* [Supplied entries]
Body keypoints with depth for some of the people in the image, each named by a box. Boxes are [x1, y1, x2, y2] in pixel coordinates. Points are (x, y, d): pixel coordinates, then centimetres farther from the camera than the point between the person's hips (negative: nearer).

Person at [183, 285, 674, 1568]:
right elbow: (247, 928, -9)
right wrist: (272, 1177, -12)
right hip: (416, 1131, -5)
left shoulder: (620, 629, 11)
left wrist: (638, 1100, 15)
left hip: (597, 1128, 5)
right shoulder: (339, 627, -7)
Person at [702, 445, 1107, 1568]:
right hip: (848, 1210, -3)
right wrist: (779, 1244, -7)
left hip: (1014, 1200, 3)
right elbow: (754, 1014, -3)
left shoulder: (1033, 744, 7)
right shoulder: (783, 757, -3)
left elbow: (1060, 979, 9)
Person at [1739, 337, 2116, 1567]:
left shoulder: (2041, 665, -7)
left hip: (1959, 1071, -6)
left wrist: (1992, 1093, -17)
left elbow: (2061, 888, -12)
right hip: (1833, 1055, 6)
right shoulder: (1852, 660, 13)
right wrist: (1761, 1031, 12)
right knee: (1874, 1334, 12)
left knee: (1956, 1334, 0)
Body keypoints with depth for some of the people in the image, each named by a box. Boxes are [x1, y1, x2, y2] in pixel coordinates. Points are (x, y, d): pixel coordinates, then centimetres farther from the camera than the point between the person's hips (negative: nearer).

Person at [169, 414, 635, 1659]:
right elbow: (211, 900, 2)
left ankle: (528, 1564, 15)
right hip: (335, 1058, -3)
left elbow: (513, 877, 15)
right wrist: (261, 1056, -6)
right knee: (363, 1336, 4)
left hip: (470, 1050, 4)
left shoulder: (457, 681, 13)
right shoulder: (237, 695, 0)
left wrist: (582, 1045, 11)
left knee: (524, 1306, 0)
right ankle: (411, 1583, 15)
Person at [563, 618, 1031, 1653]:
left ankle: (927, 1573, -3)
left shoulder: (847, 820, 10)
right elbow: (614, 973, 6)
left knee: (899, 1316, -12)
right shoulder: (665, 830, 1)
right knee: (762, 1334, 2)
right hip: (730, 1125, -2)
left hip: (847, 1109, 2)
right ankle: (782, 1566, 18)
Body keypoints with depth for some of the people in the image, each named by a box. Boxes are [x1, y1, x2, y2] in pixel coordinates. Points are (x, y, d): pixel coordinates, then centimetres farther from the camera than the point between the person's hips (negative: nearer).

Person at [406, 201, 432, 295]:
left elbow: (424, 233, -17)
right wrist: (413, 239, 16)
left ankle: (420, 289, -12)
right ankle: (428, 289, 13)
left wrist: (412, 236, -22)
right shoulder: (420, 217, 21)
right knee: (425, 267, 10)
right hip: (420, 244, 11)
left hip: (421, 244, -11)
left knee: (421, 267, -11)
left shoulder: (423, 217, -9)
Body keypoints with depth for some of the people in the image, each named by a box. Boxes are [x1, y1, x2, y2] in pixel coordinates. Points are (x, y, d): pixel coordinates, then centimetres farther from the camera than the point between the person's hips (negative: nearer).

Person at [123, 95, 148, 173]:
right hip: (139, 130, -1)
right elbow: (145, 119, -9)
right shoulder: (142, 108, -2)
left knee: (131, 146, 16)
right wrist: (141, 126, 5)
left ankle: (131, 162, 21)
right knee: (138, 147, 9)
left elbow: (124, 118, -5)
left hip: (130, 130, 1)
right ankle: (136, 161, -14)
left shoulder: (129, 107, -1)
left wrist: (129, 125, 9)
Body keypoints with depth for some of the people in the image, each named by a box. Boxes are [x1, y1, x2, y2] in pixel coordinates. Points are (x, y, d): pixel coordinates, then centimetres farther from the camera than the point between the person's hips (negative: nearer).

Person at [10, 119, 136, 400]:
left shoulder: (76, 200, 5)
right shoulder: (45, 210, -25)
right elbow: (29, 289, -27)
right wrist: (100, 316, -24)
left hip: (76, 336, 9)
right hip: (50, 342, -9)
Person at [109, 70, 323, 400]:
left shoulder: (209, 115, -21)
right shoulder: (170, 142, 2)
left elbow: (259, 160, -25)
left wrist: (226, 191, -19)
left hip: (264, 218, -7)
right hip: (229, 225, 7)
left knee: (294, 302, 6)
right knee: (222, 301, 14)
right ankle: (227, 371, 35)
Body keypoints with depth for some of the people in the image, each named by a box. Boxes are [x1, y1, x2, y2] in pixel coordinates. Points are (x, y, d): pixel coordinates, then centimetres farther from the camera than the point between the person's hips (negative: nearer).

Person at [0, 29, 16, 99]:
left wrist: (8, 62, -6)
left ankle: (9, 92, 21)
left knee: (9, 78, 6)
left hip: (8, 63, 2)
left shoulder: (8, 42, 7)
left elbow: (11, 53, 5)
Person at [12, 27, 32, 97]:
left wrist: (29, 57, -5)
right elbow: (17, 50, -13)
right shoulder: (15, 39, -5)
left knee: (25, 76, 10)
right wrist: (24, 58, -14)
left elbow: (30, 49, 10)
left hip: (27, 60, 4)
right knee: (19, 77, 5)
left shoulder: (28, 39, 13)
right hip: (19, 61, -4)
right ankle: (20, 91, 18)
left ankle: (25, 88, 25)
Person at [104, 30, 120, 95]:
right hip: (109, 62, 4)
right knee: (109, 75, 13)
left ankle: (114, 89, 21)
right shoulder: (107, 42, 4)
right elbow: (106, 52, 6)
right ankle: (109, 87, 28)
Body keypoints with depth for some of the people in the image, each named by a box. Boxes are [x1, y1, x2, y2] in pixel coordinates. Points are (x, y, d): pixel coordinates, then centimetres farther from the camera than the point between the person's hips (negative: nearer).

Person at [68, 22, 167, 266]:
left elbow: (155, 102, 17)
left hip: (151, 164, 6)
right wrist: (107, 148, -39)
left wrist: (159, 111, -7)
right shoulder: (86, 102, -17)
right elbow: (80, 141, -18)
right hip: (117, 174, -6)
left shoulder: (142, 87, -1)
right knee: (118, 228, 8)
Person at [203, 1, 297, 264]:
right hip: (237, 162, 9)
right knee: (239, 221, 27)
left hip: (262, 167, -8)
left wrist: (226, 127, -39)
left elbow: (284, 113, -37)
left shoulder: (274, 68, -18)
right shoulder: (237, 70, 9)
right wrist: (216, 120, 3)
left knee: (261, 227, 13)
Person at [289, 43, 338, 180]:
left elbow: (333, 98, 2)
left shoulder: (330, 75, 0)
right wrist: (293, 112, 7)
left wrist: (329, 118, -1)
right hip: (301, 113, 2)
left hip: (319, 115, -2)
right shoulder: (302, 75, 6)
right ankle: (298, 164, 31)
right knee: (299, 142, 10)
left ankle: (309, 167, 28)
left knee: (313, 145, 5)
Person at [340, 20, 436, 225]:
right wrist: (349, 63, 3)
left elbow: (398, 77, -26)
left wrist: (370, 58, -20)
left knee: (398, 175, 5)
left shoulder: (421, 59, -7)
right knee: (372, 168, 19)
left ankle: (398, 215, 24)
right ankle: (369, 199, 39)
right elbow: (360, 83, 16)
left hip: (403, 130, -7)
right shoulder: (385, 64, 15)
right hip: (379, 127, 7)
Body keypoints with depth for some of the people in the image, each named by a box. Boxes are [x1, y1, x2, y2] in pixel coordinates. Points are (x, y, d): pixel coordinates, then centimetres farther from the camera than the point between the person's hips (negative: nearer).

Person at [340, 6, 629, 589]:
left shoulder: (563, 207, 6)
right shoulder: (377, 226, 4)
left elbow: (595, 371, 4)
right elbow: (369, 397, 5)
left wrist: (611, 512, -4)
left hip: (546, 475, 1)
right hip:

* [Task to carry out] Retype all of the material above word for word, keeping every line and number unchanged.

* [Result of this task]
Body keypoints with depth for some of the people in the image, each named by a box. Boxes are [x1, y1, x2, y2] in pixel coordinates. Points are (x, y, d): pixel coordinates, then centimetres farther from the camera than the point between the person's hips (negative: nearer).

Person at [183, 285, 674, 1568]:
right elbow: (247, 928, -9)
right wrist: (272, 1177, -12)
right hip: (416, 1131, -5)
left shoulder: (620, 629, 11)
left wrist: (638, 1100, 15)
left hip: (597, 1128, 5)
right shoulder: (339, 627, -7)
Person at [702, 445, 1107, 1568]:
right hip: (848, 1210, -3)
right wrist: (779, 1244, -7)
left hip: (1014, 1200, 3)
right elbow: (754, 1014, -3)
left shoulder: (1033, 744, 7)
right shoulder: (783, 757, -3)
left elbow: (1060, 979, 9)
Person at [1739, 337, 2116, 1567]:
left shoulder: (2041, 665, -7)
left hip: (1959, 1071, -6)
left wrist: (1992, 1093, -17)
left elbow: (2061, 888, -12)
right hip: (1833, 1055, 6)
right shoulder: (1852, 660, 13)
right wrist: (1761, 1031, 12)
right knee: (1874, 1334, 12)
left knee: (1956, 1334, 0)
Body keypoints with depth for some of the people in the image, each named by a box. Boxes are [x1, y1, x2, y2] in pixel coordinates. Points are (x, y, d): pixel coordinates, then centimetres farther from the camera than the point between the person's hips (negative: nearer).

Person at [169, 414, 635, 1659]:
right elbow: (211, 900, 2)
left ankle: (528, 1564, 15)
right hip: (335, 1058, -3)
left elbow: (513, 877, 15)
right wrist: (261, 1056, -6)
right knee: (363, 1336, 4)
left hip: (470, 1050, 4)
left shoulder: (457, 681, 13)
right shoulder: (237, 695, 0)
left wrist: (582, 1045, 11)
left knee: (524, 1306, 0)
right ankle: (411, 1583, 15)
Person at [563, 618, 1031, 1653]:
left ankle: (927, 1573, -3)
left shoulder: (847, 820, 10)
right elbow: (614, 973, 6)
left knee: (899, 1316, -12)
right shoulder: (665, 830, 1)
right knee: (762, 1334, 2)
right hip: (730, 1125, -2)
left hip: (847, 1109, 2)
right ankle: (782, 1566, 18)
Body keypoints with depth for some of the people in the image, each named by a box. Boxes are [x1, y1, x2, y2] in pixel coordinates. Points are (x, y, d): pixel coordinates, then centimetres farther from the camera than the point between the person's hips (negative: nearer).

Person at [406, 201, 432, 295]:
left elbow: (424, 233, -17)
right wrist: (413, 239, 16)
left ankle: (420, 289, -12)
right ankle: (428, 289, 13)
left wrist: (412, 236, -22)
right shoulder: (420, 217, 21)
right knee: (425, 267, 10)
right hip: (420, 244, 11)
left hip: (421, 244, -11)
left knee: (421, 267, -11)
left shoulder: (423, 217, -9)
Body keypoints with depth for some of the people in the image, each named by a box. Boxes are [x1, y1, x2, y2] in pixel coordinates. Points are (x, y, d): pixel coordinates, then centimetres farther from the camera than the point between the person's hips (negative: nearer).

Person at [123, 95, 148, 173]:
right hip: (139, 130, -1)
right elbow: (145, 119, -9)
right shoulder: (142, 108, -2)
left knee: (131, 146, 16)
right wrist: (141, 126, 5)
left ankle: (131, 162, 21)
right knee: (138, 147, 9)
left elbow: (124, 118, -5)
left hip: (130, 130, 1)
right ankle: (136, 161, -14)
left shoulder: (129, 107, -1)
left wrist: (129, 125, 9)
Body keypoints with depth for some of the people in the image, each named by a box. Boxes are [x1, y1, x2, y2] in pixel coordinates. Points are (x, y, d): pixel coordinates, then centimetres farther from the camera than the point between the person's hips (negative: nearer).

Person at [10, 119, 136, 400]:
left shoulder: (76, 200, 5)
right shoulder: (45, 210, -25)
right elbow: (29, 289, -27)
right wrist: (100, 316, -24)
left hip: (76, 336, 9)
right hip: (50, 342, -9)
Person at [109, 70, 323, 400]:
left shoulder: (209, 115, -21)
right shoulder: (170, 142, 2)
left elbow: (259, 160, -25)
left wrist: (226, 191, -19)
left hip: (264, 218, -7)
right hip: (229, 225, 7)
left knee: (294, 302, 6)
right knee: (222, 301, 14)
right ankle: (227, 371, 35)
Body keypoints with depth for some of the people in the image, each named by a box. Boxes are [x1, y1, x2, y2] in pixel coordinates. Points are (x, y, d): pixel coordinates, then centimetres farther from the camera than the point between the person's hips (negative: nearer).

Person at [0, 29, 16, 99]:
left wrist: (8, 62, -6)
left ankle: (9, 92, 21)
left knee: (9, 78, 6)
left hip: (8, 63, 2)
left shoulder: (8, 42, 7)
left elbow: (11, 53, 5)
Person at [12, 27, 32, 97]:
left wrist: (29, 57, -5)
right elbow: (17, 50, -13)
right shoulder: (15, 39, -5)
left knee: (25, 76, 10)
right wrist: (24, 58, -14)
left elbow: (30, 49, 10)
left hip: (27, 60, 4)
right knee: (19, 77, 5)
left shoulder: (28, 39, 13)
right hip: (19, 61, -4)
right ankle: (20, 91, 18)
left ankle: (25, 88, 25)
Person at [104, 30, 120, 95]:
right hip: (109, 62, 4)
right knee: (109, 75, 13)
left ankle: (114, 89, 21)
right shoulder: (107, 42, 4)
right elbow: (106, 52, 6)
right ankle: (109, 87, 28)
Body keypoints with depth for some of the people in the image, each named by a box. Boxes are [x1, y1, x2, y2] in pixel coordinates. Points are (x, y, d): pixel coordinates, then centimetres farther from the camera than the point between the person's hips (negative: nearer).

Person at [68, 22, 167, 266]:
left elbow: (155, 102, 17)
left hip: (151, 164, 6)
right wrist: (107, 148, -39)
left wrist: (159, 111, -7)
right shoulder: (86, 102, -17)
right elbow: (80, 141, -18)
right hip: (117, 174, -6)
left shoulder: (142, 87, -1)
right knee: (118, 228, 8)
Person at [203, 1, 297, 264]:
right hip: (237, 162, 9)
right knee: (239, 221, 27)
left hip: (262, 167, -8)
left wrist: (226, 127, -39)
left elbow: (284, 113, -37)
left shoulder: (274, 68, -18)
right shoulder: (237, 70, 9)
right wrist: (216, 120, 3)
left knee: (261, 227, 13)
Person at [289, 43, 338, 180]:
left elbow: (333, 98, 2)
left shoulder: (330, 75, 0)
right wrist: (293, 112, 7)
left wrist: (329, 118, -1)
right hip: (301, 113, 2)
left hip: (319, 115, -2)
right shoulder: (302, 75, 6)
right ankle: (298, 164, 31)
right knee: (299, 142, 10)
left ankle: (309, 167, 28)
left knee: (313, 145, 5)
Person at [340, 20, 436, 225]:
right wrist: (349, 63, 3)
left elbow: (398, 77, -26)
left wrist: (370, 58, -20)
left knee: (398, 175, 5)
left shoulder: (421, 59, -7)
right knee: (372, 168, 19)
left ankle: (398, 215, 24)
right ankle: (369, 199, 39)
right elbow: (360, 83, 16)
left hip: (403, 130, -7)
right shoulder: (385, 64, 15)
right hip: (379, 127, 7)
Body keypoints with depth for some of the people in the image, each named by a box. Boxes are [x1, y1, x2, y2] in pixel coordinates. Points are (x, y, d): pixel coordinates, then centimetres farther from the camera than the point between the person's hips (negative: nearer).

Person at [340, 6, 629, 589]:
left shoulder: (563, 207, 6)
right shoulder: (377, 226, 4)
left elbow: (595, 371, 4)
right elbow: (369, 397, 5)
left wrist: (611, 512, -4)
left hip: (546, 475, 1)
right hip:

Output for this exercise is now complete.